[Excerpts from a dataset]
BEGIN

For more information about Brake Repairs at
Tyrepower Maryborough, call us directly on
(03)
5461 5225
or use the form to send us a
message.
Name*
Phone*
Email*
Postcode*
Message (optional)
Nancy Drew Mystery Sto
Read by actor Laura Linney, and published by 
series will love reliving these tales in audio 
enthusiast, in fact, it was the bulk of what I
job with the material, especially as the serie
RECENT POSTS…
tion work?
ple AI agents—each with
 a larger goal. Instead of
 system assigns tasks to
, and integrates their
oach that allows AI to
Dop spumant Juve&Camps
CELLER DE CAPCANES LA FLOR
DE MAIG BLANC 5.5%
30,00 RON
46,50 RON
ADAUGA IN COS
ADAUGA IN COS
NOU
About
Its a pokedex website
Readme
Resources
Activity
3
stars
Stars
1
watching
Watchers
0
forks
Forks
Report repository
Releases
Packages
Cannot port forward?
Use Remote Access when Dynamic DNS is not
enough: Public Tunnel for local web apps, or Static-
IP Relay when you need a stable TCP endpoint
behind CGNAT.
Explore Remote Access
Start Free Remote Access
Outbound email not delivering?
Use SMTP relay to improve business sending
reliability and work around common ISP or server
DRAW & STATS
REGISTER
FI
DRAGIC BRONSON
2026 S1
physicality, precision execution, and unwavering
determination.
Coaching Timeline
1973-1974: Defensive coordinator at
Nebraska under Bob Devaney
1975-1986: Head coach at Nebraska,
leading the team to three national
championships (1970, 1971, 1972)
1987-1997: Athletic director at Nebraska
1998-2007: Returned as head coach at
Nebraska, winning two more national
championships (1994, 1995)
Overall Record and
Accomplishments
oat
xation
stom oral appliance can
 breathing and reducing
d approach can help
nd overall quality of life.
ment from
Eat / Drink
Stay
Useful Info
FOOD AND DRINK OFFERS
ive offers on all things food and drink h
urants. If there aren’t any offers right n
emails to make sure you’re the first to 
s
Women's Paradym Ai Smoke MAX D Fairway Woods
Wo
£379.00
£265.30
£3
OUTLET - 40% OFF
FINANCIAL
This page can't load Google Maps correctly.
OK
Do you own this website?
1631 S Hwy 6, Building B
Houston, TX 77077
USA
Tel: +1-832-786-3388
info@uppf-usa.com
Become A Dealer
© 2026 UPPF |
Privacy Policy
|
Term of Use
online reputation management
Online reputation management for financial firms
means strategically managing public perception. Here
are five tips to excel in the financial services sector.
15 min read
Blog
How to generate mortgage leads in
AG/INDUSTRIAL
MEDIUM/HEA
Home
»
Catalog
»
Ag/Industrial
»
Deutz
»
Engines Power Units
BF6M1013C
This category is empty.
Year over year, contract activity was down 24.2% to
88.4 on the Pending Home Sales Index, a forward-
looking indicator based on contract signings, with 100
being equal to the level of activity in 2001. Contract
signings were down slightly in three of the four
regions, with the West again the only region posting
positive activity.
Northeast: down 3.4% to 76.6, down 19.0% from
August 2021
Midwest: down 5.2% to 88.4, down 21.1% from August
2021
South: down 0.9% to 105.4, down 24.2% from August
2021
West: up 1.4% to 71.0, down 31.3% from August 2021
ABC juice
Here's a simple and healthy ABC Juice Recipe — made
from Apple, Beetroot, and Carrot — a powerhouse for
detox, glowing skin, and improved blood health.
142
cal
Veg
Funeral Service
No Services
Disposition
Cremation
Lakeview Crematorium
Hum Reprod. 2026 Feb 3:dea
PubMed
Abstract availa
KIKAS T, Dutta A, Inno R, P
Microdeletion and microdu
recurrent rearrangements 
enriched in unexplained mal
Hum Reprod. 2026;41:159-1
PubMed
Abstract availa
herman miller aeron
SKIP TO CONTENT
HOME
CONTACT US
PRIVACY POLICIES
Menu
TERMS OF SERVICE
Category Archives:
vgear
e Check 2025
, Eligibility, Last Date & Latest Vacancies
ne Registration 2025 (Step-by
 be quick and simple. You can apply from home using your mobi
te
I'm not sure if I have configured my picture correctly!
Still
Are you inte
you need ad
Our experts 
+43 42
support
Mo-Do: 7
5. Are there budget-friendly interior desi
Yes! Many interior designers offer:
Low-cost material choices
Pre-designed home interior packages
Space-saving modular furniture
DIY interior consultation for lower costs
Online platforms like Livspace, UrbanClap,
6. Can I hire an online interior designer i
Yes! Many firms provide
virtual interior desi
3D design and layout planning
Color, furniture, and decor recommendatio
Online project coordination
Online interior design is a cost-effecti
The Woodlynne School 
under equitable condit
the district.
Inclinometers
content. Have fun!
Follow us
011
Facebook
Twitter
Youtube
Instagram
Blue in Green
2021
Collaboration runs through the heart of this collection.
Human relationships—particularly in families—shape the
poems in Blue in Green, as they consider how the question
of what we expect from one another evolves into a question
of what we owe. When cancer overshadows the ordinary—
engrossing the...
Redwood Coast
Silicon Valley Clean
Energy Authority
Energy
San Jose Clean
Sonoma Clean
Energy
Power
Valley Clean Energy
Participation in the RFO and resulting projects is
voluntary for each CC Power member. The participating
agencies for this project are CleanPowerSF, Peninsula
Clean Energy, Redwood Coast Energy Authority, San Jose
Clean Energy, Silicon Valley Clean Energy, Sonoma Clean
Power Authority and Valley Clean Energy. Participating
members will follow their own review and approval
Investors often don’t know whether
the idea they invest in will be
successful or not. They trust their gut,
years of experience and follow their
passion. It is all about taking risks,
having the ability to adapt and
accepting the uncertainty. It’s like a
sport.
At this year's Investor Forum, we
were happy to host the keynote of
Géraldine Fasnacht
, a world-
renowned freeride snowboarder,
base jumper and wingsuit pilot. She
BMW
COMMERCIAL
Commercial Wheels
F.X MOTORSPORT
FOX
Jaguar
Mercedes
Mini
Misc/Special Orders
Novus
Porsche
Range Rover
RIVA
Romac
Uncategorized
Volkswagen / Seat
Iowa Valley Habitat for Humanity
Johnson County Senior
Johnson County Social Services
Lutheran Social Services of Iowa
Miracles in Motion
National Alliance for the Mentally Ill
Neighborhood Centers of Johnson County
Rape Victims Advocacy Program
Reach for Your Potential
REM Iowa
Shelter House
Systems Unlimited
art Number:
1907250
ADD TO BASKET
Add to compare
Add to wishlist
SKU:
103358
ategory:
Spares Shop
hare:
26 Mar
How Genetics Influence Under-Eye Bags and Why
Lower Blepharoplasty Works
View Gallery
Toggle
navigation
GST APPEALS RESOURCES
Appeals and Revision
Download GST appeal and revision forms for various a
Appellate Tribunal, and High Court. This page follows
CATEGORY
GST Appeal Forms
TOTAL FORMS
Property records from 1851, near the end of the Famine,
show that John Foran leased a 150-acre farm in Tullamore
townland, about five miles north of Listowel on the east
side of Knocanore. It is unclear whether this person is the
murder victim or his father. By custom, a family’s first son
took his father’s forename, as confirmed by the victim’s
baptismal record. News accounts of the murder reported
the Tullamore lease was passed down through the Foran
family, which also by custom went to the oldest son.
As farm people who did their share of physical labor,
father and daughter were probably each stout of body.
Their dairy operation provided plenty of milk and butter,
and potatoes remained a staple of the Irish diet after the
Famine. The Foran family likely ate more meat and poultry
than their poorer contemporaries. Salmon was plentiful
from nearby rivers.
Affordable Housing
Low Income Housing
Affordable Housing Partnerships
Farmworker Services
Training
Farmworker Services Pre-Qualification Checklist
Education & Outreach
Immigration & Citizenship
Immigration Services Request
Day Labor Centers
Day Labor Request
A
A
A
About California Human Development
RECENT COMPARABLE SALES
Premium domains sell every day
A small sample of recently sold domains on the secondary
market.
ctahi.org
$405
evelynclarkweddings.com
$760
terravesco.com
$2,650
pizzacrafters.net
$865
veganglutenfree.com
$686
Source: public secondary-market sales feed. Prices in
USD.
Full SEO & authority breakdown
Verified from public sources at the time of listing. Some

END

» What is needed: Output the lines of the records from the first line through the line holding "Nebraska under Bob Devaney", inclusive.

» Answer section:
For more information about Brake Repairs at
Tyrepower Maryborough, call us directly on
(03)
5461 5225
or use the form to send us a
message.
Name*
Phone*
Email*
Postcode*
Message (optional)
Nancy Drew Mystery Sto
Read by actor Laura Linney, and published by 
series will love reliving these tales in audio 
enthusiast, in fact, it was the bulk of what I
job with the material, especially as the serie
RECENT POSTS…
tion work?
ple AI agents—each with
 a larger goal. Instead of
 system assigns tasks to
, and integrates their
oach that allows AI to
Dop spumant Juve&Camps
CELLER DE CAPCANES LA FLOR
DE MAIG BLANC 5.5%
30,00 RON
46,50 RON
ADAUGA IN COS
ADAUGA IN COS
NOU
About
Its a pokedex website
Readme
Resources
Activity
3
stars
Stars
1
watching
Watchers
0
forks
Forks
Report repository
Releases
Packages
Cannot port forward?
Use Remote Access when Dynamic DNS is not
enough: Public Tunnel for local web apps, or Static-
IP Relay when you need a stable TCP endpoint
behind CGNAT.
Explore Remote Access
Start Free Remote Access
Outbound email not delivering?
Use SMTP relay to improve business sending
reliability and work around common ISP or server
DRAW & STATS
REGISTER
FI
DRAGIC BRONSON
2026 S1
physicality, precision execution, and unwavering
determination.
Coaching Timeline
1973-1974: Defensive coordinator at
Nebraska under Bob Devaney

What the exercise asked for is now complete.